I was in hospital in 1982 (age 6) with a broken elbow so I had traction and was confined to bed for 4 weeks until it healed (it took longer because the traction broke after a week and they had to do it again). My parents visited every day and brought food as I wouldn’t eat anything other than breakfast. I do recall the school and the playroom that was permanently locked - I was in a ward with three others that were in bed too, so the teacher came to us (she mainly just checked we were doing the work that had been sent in from school - my mother collected and returned it). I can recall
it vividly as it made such an impression on me including one nurse that was actually removed from the ward due to her treatment of me (witnessed by another parent who told my mother).

TeenLifeMum · 24/10/2024 22:37

I’m 42. My mum stayed with me and my twin in scbu. By contrast, I had twins in scbu and although I was able to stay, midwives told me I was lucky they were letting me stay (no idea how I would have done 3 hour breast feeds for twins travelling home in between. I would have got home, done a wee, then turned round to go back… oh and I couldn’t drive due to cs). That midwife was awful.
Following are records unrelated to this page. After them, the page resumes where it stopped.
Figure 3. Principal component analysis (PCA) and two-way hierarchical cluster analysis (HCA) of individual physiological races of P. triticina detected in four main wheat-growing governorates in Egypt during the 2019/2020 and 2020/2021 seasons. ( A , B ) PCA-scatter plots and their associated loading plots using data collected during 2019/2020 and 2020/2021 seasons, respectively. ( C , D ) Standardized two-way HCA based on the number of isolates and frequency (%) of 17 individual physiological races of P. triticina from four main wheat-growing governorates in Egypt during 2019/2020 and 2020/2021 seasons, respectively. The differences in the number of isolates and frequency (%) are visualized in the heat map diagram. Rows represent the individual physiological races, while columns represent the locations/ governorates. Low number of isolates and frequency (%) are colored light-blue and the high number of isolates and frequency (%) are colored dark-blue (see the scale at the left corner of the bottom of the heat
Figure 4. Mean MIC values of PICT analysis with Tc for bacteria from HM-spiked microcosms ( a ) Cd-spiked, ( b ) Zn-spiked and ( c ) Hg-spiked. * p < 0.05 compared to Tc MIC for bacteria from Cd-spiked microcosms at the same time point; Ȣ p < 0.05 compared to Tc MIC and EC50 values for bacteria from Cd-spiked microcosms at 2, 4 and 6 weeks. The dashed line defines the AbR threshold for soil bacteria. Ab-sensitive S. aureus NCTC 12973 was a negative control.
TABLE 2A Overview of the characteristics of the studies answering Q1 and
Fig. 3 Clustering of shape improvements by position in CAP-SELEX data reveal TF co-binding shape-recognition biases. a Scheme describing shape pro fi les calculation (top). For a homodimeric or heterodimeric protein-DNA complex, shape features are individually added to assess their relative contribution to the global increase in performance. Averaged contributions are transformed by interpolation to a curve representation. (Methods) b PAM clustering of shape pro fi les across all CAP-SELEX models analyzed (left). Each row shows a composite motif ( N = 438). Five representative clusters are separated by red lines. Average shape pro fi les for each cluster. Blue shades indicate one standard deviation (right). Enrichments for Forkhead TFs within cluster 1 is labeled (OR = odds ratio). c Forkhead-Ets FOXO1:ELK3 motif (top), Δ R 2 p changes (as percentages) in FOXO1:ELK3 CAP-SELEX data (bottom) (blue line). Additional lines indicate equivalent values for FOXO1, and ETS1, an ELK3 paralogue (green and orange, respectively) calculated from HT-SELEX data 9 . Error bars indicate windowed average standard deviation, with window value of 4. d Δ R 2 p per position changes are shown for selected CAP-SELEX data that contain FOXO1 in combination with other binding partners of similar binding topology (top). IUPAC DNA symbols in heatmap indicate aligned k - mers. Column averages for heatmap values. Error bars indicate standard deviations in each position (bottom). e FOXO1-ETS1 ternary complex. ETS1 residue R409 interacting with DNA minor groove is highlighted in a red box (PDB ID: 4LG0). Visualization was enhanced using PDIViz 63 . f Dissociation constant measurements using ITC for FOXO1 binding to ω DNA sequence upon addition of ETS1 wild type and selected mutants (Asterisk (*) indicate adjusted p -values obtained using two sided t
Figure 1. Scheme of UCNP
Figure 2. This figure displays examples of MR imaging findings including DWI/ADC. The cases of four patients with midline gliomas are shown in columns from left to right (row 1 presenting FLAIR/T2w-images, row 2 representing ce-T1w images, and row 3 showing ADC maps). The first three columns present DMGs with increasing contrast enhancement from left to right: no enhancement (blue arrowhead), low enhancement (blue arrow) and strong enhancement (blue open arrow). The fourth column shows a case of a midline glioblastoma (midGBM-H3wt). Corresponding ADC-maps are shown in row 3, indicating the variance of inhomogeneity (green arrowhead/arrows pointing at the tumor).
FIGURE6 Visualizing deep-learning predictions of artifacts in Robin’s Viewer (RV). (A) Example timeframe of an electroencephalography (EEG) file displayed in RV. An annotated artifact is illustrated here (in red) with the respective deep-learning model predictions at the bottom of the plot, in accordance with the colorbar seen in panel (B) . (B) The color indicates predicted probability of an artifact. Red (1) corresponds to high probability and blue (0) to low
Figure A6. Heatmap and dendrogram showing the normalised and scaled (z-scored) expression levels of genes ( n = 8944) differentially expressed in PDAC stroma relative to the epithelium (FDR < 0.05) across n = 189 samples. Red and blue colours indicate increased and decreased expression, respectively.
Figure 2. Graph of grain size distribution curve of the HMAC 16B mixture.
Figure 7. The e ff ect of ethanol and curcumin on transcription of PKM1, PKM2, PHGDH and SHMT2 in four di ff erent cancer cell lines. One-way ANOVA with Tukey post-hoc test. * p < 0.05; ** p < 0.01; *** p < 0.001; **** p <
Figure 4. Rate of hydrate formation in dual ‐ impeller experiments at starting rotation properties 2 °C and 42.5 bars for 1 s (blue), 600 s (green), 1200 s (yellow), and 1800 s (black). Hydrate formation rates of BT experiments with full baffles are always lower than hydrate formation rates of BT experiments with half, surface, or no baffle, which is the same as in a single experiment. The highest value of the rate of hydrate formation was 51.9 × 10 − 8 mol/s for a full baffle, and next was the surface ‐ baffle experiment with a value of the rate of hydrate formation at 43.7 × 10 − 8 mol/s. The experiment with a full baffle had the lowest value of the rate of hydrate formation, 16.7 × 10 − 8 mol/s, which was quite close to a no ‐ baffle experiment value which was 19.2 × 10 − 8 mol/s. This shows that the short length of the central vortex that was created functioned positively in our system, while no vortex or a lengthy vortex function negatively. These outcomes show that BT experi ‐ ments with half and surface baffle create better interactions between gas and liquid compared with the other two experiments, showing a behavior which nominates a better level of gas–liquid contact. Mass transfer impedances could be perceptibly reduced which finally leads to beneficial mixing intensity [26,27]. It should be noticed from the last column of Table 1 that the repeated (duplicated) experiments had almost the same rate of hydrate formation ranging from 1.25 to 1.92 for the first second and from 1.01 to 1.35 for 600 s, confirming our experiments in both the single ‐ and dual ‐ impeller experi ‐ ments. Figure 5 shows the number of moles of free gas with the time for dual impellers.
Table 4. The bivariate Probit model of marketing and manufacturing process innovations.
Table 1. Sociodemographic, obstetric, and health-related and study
UndertheCedartree · 24/10/2024 22:38

Suzuki70 · 24/10/2024 21:33

I think not going with you was not that unusual but not visiting would have been.

I think as I was expected to die my mum could have gone with me but she was too scared to go alone.

OP posts:
Toddlerteaplease · 24/10/2024 22:38

I'm a paediatric nurse, and my mum
Who is 71, just can't understand why we have parents stay all the time. She thinks it's ridiculous. I remember her being 🤔 when my sister's friend had her tonsils it and her mum stayed in the 90's.

Stanleycupsarecool · 24/10/2024 22:40

My poor 20 month old DD has spent a lot of time in hospital this year. It’s shit. I hate it and find it very hard. While DD doesn’t really understand what’s going on and she hopefully won’t remember this, it must be terrible for her and I do worry about the long term mental impact.

I cannot imagine leaving her there without a parent, she would become so distressed. It breaks my heart to think about what has gone on in the past. In the children’s ward they have ‘play specialists’ who can mind your child for a short period of time so you can nip to the shop, get a shower or make a phone call, I will always remember a 5 year old girl in bed across from us screaming for her mum when she woke up and wasn’t there, the play person couldn’t do anything to calm her down.

Washingupdone · 24/10/2024 22:40

50 Odd years ago I was allowed to stay in hospital with DD, visiting times only.